_Problem requirements_: The data follows this line. Copy verbatim the line with "CropWatch is published by IANR Media" and each line after it to the end.

_Extracted page text data_:
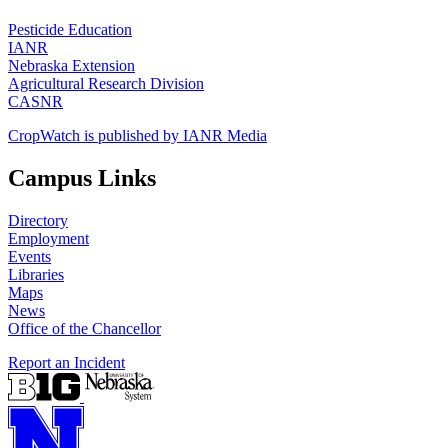
Pesticide Education
IANR
Nebraska Extension
Agricultural Research Division
CASNR
CropWatch is published by IANR Media
Campus Links
Directory
Employment
Events
Libraries
Maps
News
Office of the Chancellor
Report an Incident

_Reply to the task_:
CropWatch is published by IANR Media
Campus Links
Directory
Employment
Events
Libraries
Maps
News
Office of the Chancellor
Report an Incident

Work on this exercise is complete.